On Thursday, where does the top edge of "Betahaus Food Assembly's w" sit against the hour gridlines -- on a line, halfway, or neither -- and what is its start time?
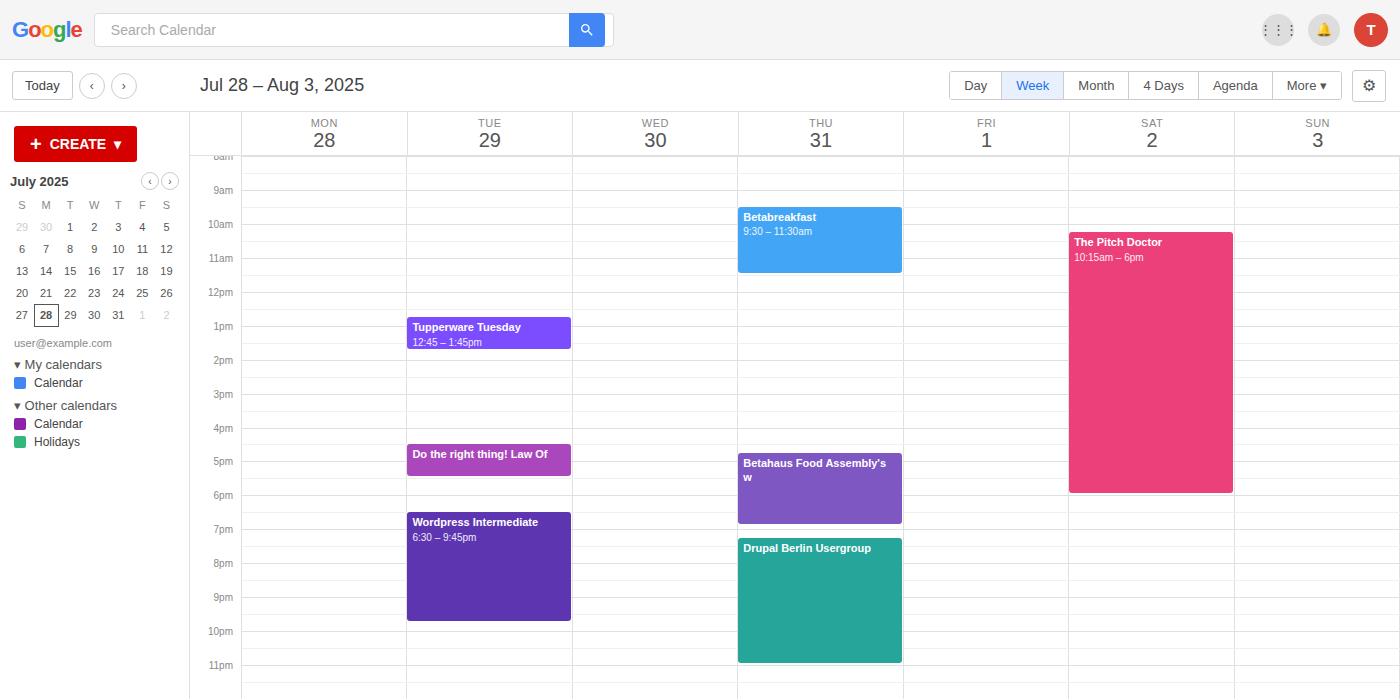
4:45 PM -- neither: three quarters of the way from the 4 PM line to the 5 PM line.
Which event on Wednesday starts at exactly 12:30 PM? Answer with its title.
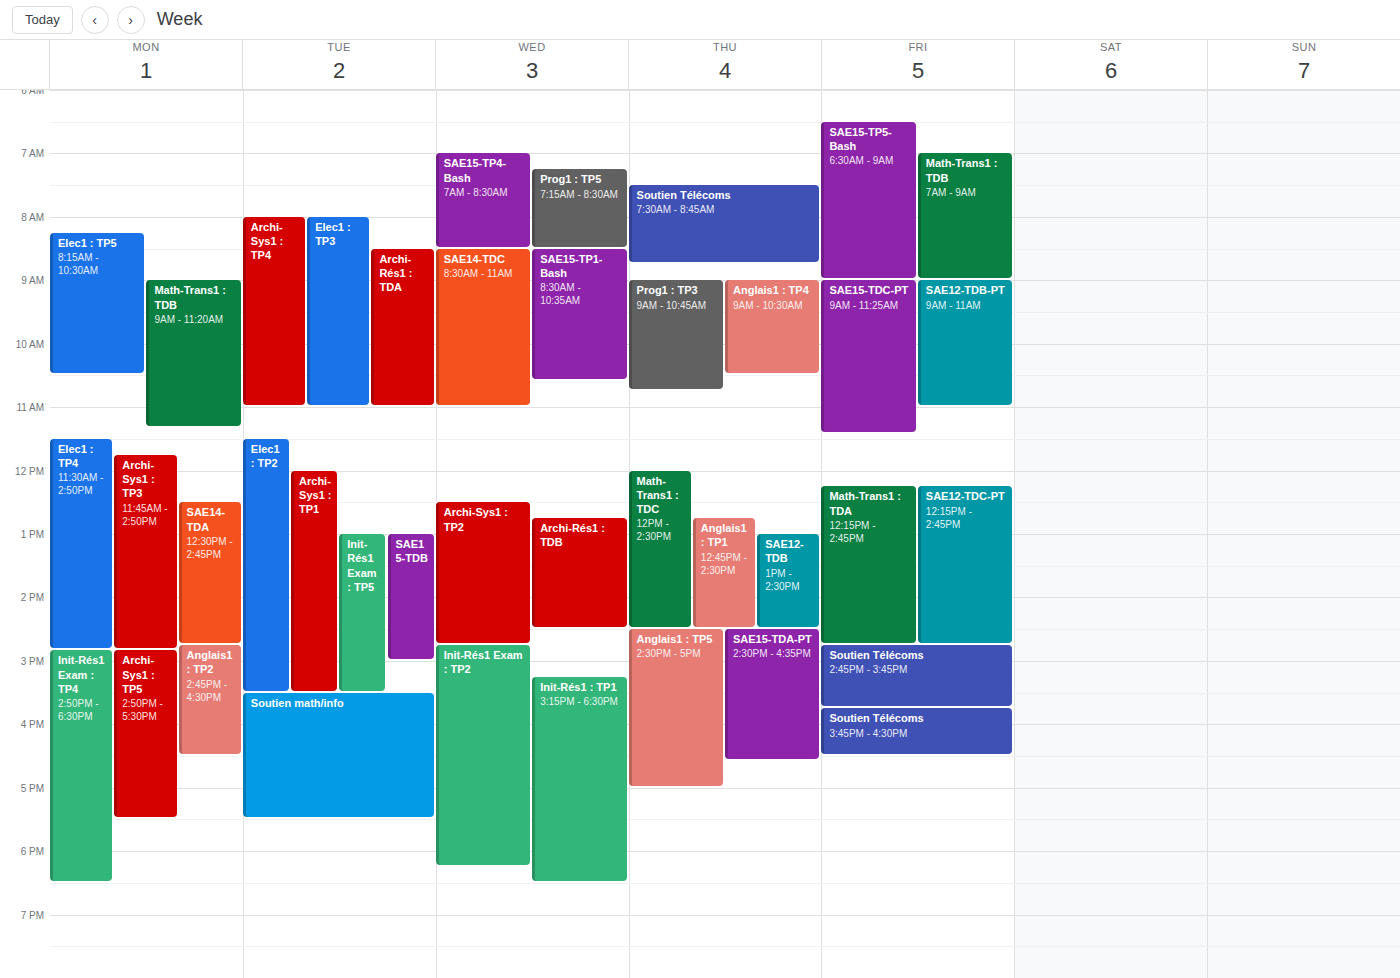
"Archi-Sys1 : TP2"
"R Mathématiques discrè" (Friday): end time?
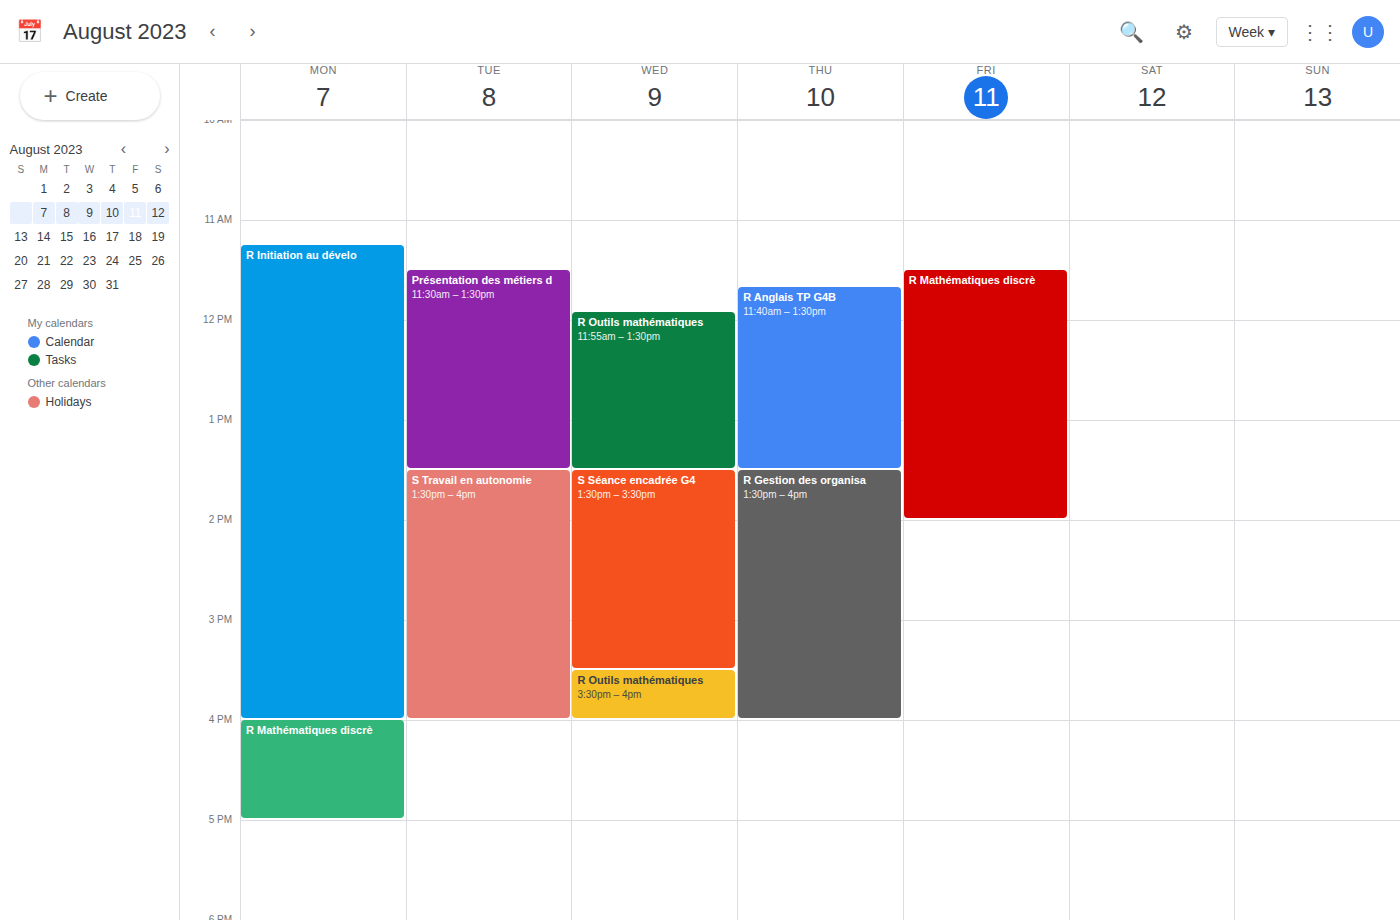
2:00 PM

...

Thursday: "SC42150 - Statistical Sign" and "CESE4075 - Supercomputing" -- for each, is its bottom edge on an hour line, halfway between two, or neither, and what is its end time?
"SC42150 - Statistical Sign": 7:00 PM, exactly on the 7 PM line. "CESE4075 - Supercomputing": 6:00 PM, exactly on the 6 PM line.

...

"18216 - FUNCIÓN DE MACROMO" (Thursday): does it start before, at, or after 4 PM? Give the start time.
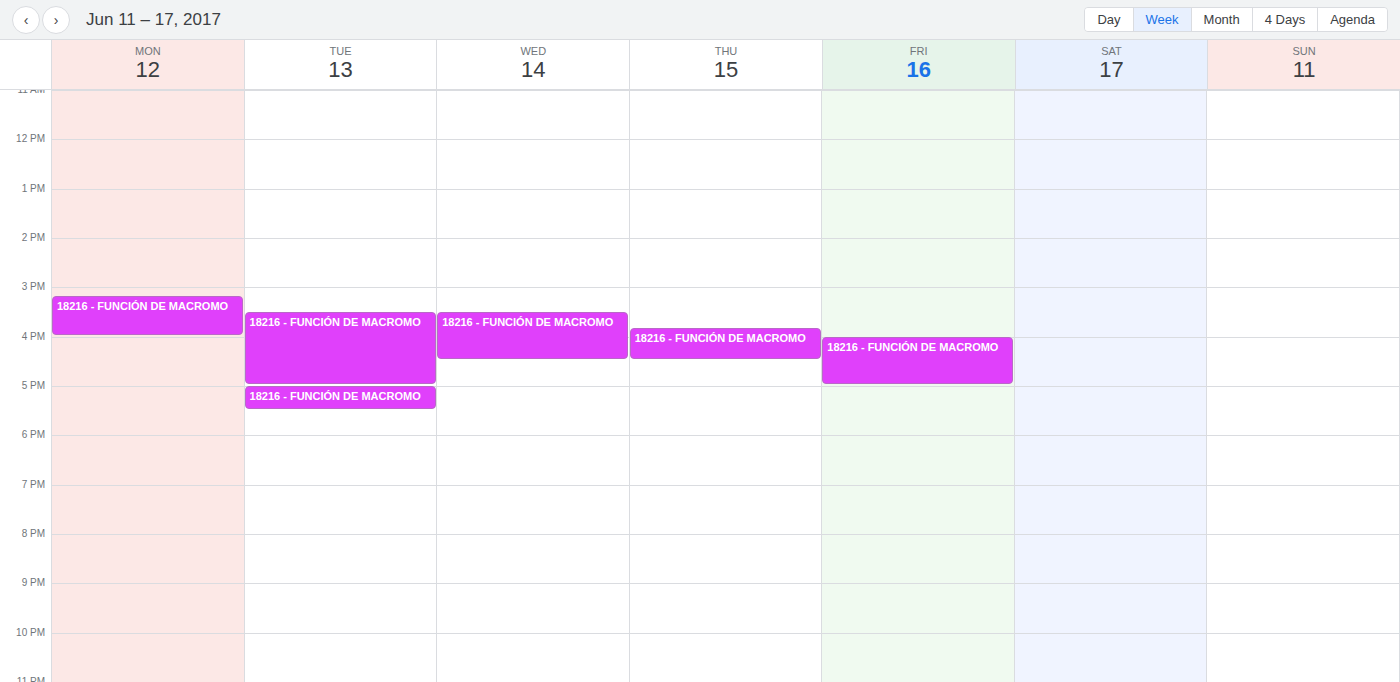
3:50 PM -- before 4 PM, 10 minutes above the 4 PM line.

▶ _PROBLEM DETAILS_
Reproduce verbatim the records starting at the line containing "its end time?" and stopping after the line containing "the 6 PM line.".

▶ _RESPONSE TO THE EXERCISE_
Thursday: "SC42150 - Statistical Sign" and "CESE4075 - Supercomputing" -- for each, is its bottom edge on an hour line, halfway between two, or neither, and what is its end time?
"SC42150 - Statistical Sign": 7:00 PM, exactly on the 7 PM line. "CESE4075 - Supercomputing": 6:00 PM, exactly on the 6 PM line.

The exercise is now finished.